Public Prosecutor v Ismil bin Kadar and Another

JurisdictionSingapore
JudgeWoo Bih Li J
Judgment Date07 April 2009
Neutral Citation[2009] SGHC 84
CourtHigh Court (Singapore)
Published date15 April 2009
Citation[2009] SGHC 84
Plaintiff CounselAnandan Bala, Mark Tay, Muhd Imaduddien and Mohd Faizal (Deputy Public Prosecutors)
Defendant CounselR Thrumurgan (Thiru & Co) (assigned) assisted by Krishnan Nadarajan (Tan, Lim & Wong) (assigned),Ismail Bin Hamid (Ismail Hamid & Co) (assigned) assisted by Rajan Supramaniam (Hilborne & Co) (assigned)
Subject MatterCriminal Law,Criminal Procedure and Sentencing,Evidence
Year2009

7 April 2009

Judgment reserved

Woo Bih Li J:

Introduction

1 The first accused person Ismil Bin Kadar (“Ismil”) and the second accused person Muhammad Bin Kadar (“Muhammad”) are brothers who faced the following charge initially:

That you, 1. ISMIL BIN KADAR

2. MUHAMMAD BIN KADAR

on or about the 6th day of May 2005, between 8.00 a.m. and 2.00 p.m., at Block 185 Boon Lay Avenue #05-156, Singapore, in furtherance of the common intention of you both, did commit murder by causing the death of one Tham Weng Kuen, female aged 69 years, and you have thereby committed an offence punishable under section 302 read with section 34 of the Penal Code, Chapter 224.

2 After the two trials-within-a-trial or voir dire which I shall elaborate on below, the charge was amended to specifically mention that the common intention was to commit robbery as was all along understood to be the prosecution’s case.
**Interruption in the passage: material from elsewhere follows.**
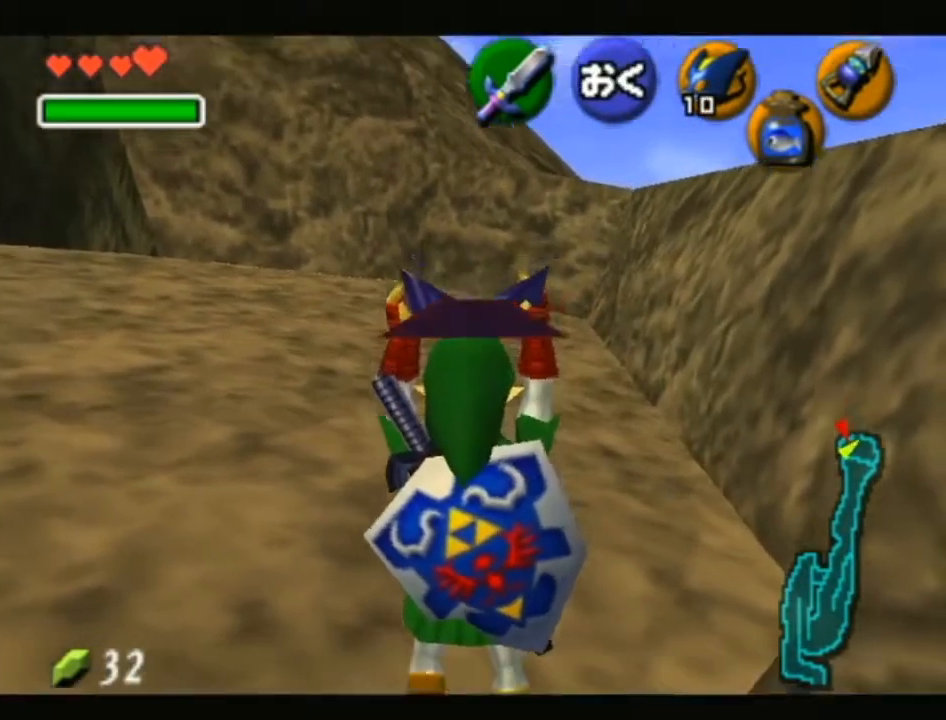
{"buttons": [], "left_stick": "center", "right_stick": "center", "events": [[317, "L1", "up"]]}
Accordingly the charge, as amended, was as follows:

That you, 1. ISMIL BIN KADAR

2. MUHAMMAD BIN KADAR

on or about the 6th day of May 2005, between 8.00 a.m. and 2.00 p.m., at Block 185 Boon Lay Avenue #05-156, Singapore, in furtherance of the common intention of you both to commit robbery, did commit murder by causing the death of one Tham Weng Kuen, female aged 69 years, and you have thereby committed an offence punishable under section 302 read with section 34 of the Penal Code, Chapter 224.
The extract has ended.